The weather across the distance from Bozeman to Missoula was beautiful and the terrain continue to surprise me: leaving Bozeman I found myself in plains again and although the vegetation was limited because of our altitude the terrain itself was relatively monotonous. We left the mountains of Bozeman behind us, and as I followed my "friend" on the Indian, I was surprised once again at how rapidly the terrain can change. Today was also the latest that I have found myself riding; it is in fact the first day that I’ve actually found myself riding at night, and because the bugs are worst at dusk I found myself having to stop and clean my visor just to be able to see. 

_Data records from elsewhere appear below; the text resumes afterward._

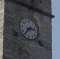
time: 2:36
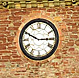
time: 2:49
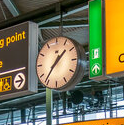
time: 1:36
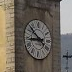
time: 8:51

The visor is also the first mechanical failure I have had since striking out; the left side hinge mechanism of my visor seems to be failing, and I think I may need to have one set expressed out . Although, while I was lost, looking for the motel, I did happen to see a Honda and Yamaha dealer south on Montana 93 - so perhaps tomorrow I’ll be able to get a new visor. It is almost midnight and I am completely exhausted from the days exertions; so, I’m going to sign off now and finish this post in the morning. I don’t think I’ve said this yet, but I want to express my genuine gratitude to everyone who is bothering to read these little posts. Parts of each day are difficult and it helps to know that there are people thinking about/love me back home, when I have to surmount the difficult parts. So thank you, and I hope everyone is well and rested and enjoying the summer....


Sunday 7/15

Out of Missoula to the Blackfoot at the bridge. 



Then back through Missoula to head for Grangeville. US12 is a great drive; changes personalities completely at the Lolo Pass.

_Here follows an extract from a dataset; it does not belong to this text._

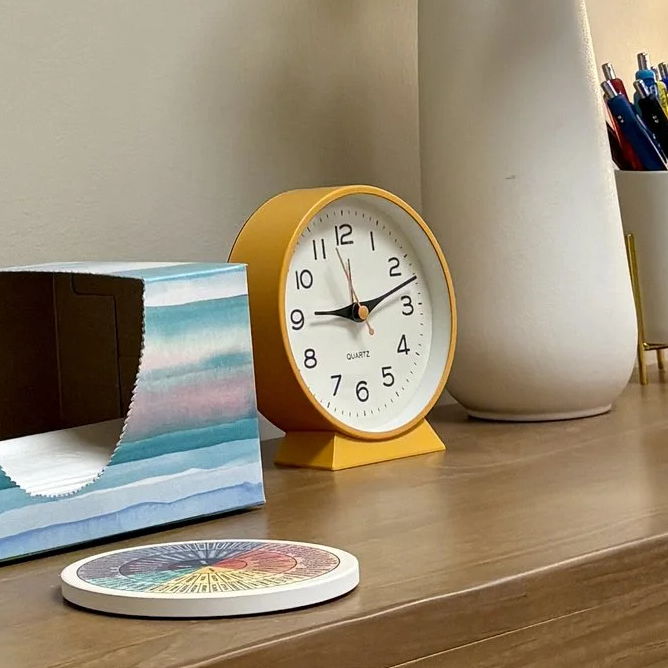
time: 9:12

My impressions of riding US12 from Montana into Idaho at the Lolo Pass:

Montana: you’ll never top the Beartooth Highway
Idaho: hold my beer

Longer version:

US12 in Montana:
I know it’s distracting, all this natural beauty - but if you stay safe and concentrate, we’ll keep the roads well marked and provide lots of scenic pullovers.

US12 in Idaho:
F**K YOU.
F**K YOUR SUSPENSION
TRY NOT TO FALL OFF, B**CH!!

Because seriously, what had been a super clean, pretty fast (70mph) scenic country road, switched on an angry bitch-face at the Idaho line and turned into 90 miles of the “corkscrew” from Laguna Seca that hadn’t been maintained since the Truman administration, and whose idea of a "safety pulloff" was "a loose pile of gravel perched on what appeared to be the treetops below" and that didn’t appear to actually be lined  in any way

Until, of course, you get to the bottom of the valley: if you survive the descent, *then* you can have a beautiful, newly paved asphalt with fresh, bright lines. 

Except, she (Idaho) heard that crack about the Truman administration, so f*** you, she thinks, I’ll just maintain it today, shall I!? I’ll maintain thirty ducking miles if it, because you don’t mind riding your sport bike through alternating hot tar  and loose gravel, do you? DO YOU!?

There are no pictures from this portion of the ride, and certainly no video. They would be terrifying. And incriminating. But, it was really fun.

And now, it's check out time in Grangeville, on to ... somewhere else today. Almost certainly, somewhere in Oregon. There are lots more pictures to this section, but I am at checkout time, and things are STILL uploading. BECAUSE WIFI IN THE WEST IS A LIE.